# ** Console Controller On PC **



## naveen_reloaded (Mar 15, 2009)

Here is a centralised thread on how to make the console controllers like Sixasis , Dual Shock , Controller of xbox to work with PC...

Post in the drivers and " how to " to make these controllers work with pc...


actually i was about to post for sixasis .. but having problem with the driverrs...

have anyone tried the sixasis with vista and system is stable ? Please post the driver and instruction...

as of now ..

Japanese developer *Tamamy Ikesu* updated his *www.geocities.jp/tamamy_ikesu/olddriver.html (not optimized for vibration) to v1.02. Better late than never, here are the 1.02 PlayStation 3 DualShock 3 device drivers for those seeking them... be sure to *Right-Click, Save As* the links to grab the files:

- *www.geocities.jp/tamamy_ikesu/files/ds3drv_1.02.zip (Windows XP/Server 2003/Vista any 32bit version)
- *www.geocities.jp/tamamy_ikesu/files/ds3drv_dx_1.02.zip (Windows XP/Server 2003/Vista any 32bit version)
- *www.geocities.jp/tamamy_ikesu/files/SDDriverSetting.zip
- *www.geocities.jp/tamamy_ikesu/files/ForceFeedbackDriver.zip (Windows XP/Vista 32bit all versions)

Translated Notes: This driver is for USB-connected DUALSHOCK3 controller. Can not be PC made by SCEI SIXAXIS/DUALSHOCK3 will be able to use (USB connection only).. Bluetooth wireless communication is not supported.

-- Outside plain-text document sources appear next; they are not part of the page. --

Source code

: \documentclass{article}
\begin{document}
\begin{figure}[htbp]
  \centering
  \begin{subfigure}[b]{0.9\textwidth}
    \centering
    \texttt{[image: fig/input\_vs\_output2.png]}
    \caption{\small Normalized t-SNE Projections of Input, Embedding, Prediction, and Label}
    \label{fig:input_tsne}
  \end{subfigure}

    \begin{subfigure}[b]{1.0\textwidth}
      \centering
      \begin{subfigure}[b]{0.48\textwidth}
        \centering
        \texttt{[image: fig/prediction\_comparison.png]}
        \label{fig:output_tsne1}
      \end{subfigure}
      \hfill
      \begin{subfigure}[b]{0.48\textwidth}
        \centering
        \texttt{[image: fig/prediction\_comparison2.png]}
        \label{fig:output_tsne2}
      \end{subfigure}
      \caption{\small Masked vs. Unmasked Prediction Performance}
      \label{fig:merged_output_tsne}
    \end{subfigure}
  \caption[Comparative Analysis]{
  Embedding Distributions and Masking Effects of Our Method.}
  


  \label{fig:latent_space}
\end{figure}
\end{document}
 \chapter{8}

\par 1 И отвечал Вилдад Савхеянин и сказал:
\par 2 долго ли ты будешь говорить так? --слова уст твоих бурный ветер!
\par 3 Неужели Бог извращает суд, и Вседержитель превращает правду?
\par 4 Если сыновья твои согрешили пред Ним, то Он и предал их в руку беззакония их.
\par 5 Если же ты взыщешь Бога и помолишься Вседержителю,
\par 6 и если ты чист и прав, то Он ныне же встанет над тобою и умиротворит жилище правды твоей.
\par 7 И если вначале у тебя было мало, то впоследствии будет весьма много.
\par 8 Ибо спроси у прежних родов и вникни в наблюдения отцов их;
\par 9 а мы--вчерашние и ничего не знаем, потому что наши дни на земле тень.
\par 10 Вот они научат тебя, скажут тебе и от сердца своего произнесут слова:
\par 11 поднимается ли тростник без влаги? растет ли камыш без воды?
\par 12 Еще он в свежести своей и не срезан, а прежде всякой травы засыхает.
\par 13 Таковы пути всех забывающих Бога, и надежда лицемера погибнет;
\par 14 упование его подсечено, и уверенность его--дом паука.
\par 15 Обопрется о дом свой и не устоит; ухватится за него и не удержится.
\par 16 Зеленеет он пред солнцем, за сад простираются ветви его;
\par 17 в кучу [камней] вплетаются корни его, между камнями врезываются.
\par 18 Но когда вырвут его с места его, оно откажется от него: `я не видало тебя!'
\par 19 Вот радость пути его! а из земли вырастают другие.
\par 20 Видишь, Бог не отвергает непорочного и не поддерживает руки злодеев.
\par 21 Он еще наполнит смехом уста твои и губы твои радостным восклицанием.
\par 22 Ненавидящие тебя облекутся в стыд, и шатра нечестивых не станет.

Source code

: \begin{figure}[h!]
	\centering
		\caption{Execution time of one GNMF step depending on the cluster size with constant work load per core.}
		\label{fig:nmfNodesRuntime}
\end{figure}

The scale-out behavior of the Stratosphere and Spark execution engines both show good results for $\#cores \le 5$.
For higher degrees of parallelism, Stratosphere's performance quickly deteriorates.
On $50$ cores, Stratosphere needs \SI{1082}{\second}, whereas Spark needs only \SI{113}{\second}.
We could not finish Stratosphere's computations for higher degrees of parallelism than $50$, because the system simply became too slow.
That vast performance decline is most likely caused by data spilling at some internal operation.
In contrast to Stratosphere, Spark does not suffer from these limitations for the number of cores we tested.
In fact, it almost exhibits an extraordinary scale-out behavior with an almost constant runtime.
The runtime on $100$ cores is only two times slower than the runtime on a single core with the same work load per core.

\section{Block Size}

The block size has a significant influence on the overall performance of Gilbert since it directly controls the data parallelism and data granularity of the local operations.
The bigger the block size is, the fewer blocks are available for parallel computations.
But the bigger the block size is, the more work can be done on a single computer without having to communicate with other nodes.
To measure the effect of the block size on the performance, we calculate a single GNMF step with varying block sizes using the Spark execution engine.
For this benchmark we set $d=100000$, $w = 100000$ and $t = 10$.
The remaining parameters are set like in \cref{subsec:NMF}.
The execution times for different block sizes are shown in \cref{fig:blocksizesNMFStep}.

Build Windows2000 driver is set to operate in the Windows XP SP3, Windows Vista is to make sure they are operating in SP1 driver vibration feature is only DUALSHOCK




please post in for other controllers...


----------



## naveen_reloaded (Mar 16, 2009)

guys i am unable to use the controller using above method...

any one succeeded in using ps3 controller with vosta ..
-----------------------------------------
Posted again:
-----------------------------------------
guys i am unable to use the controller using above method...

any one succeeded in using ps3 controller with vosta ..


----------